◆ What you are asked to do
Arrange the lines of the items below as a numbered list, dropping the blank lines. Leave the pictures out of your answer.

[[ Material for this exercise open ]]

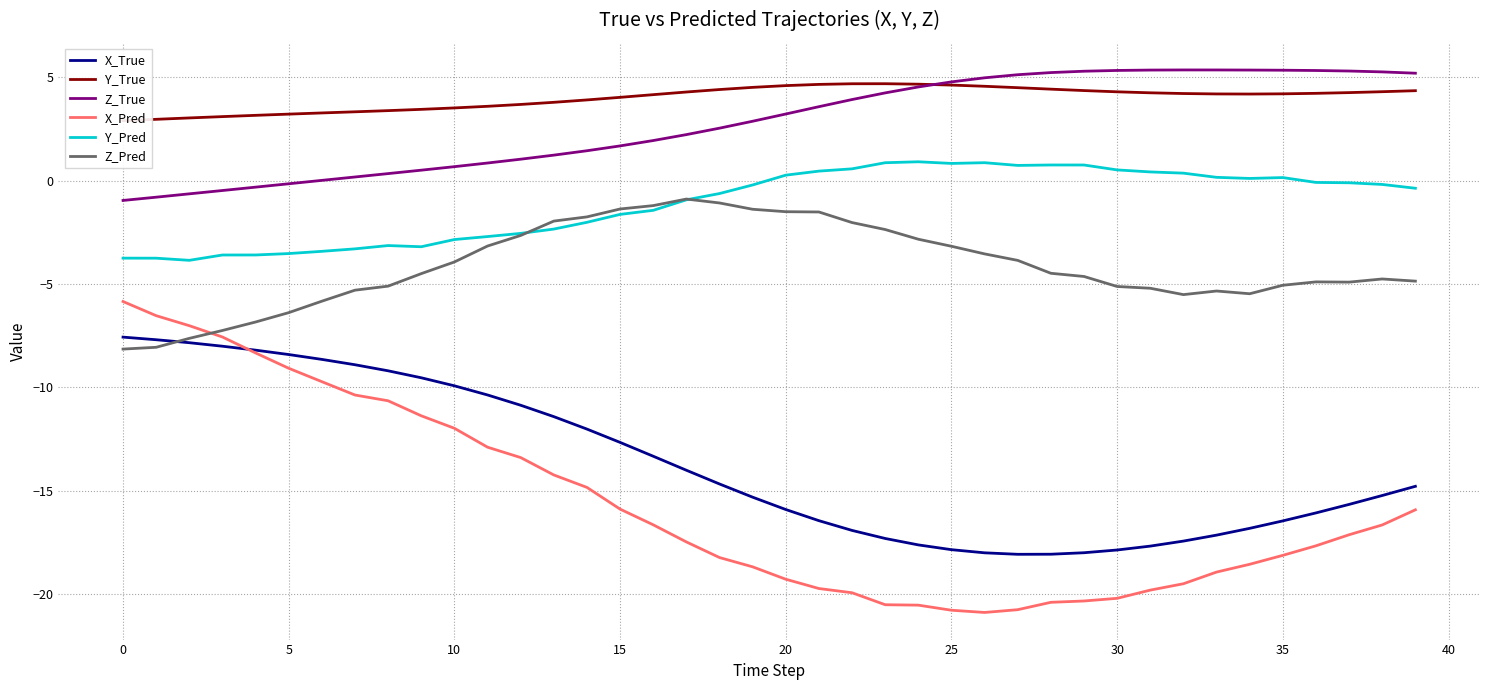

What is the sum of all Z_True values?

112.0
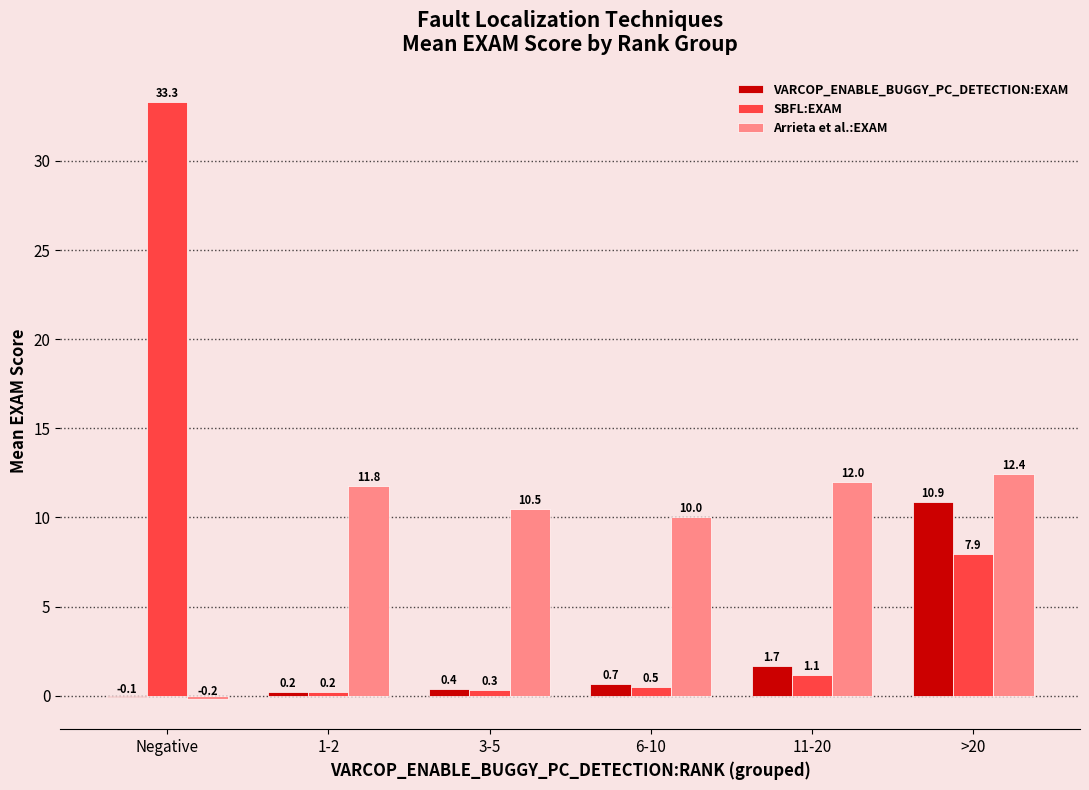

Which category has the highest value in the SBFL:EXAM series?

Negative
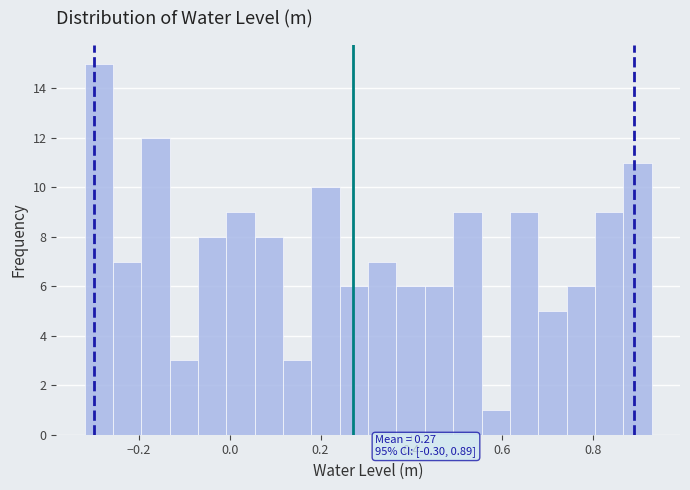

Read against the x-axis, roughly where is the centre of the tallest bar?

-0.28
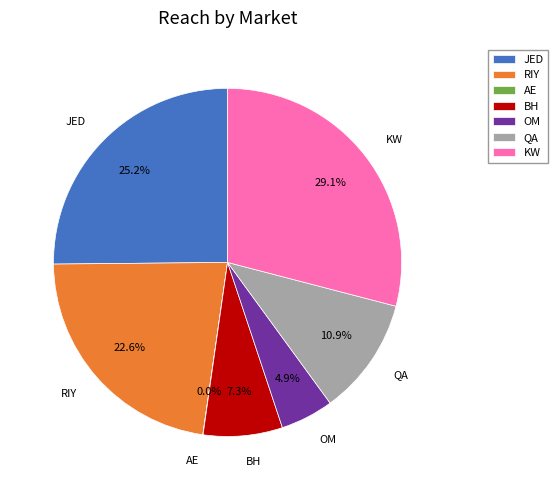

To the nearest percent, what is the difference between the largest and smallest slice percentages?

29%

[[ Material for this exercise closed ]]

◆ Problem solution
1. What is the sum of all Z_True values?
2. 112.0
3. Which category has the highest value in the SBFL:EXAM series?
4. Negative
5. Read against the x-axis, roughly where is the centre of the tallest bar?
6. -0.28
7. To the nearest percent, what is the difference between the largest and smallest slice percentages?
8. 29%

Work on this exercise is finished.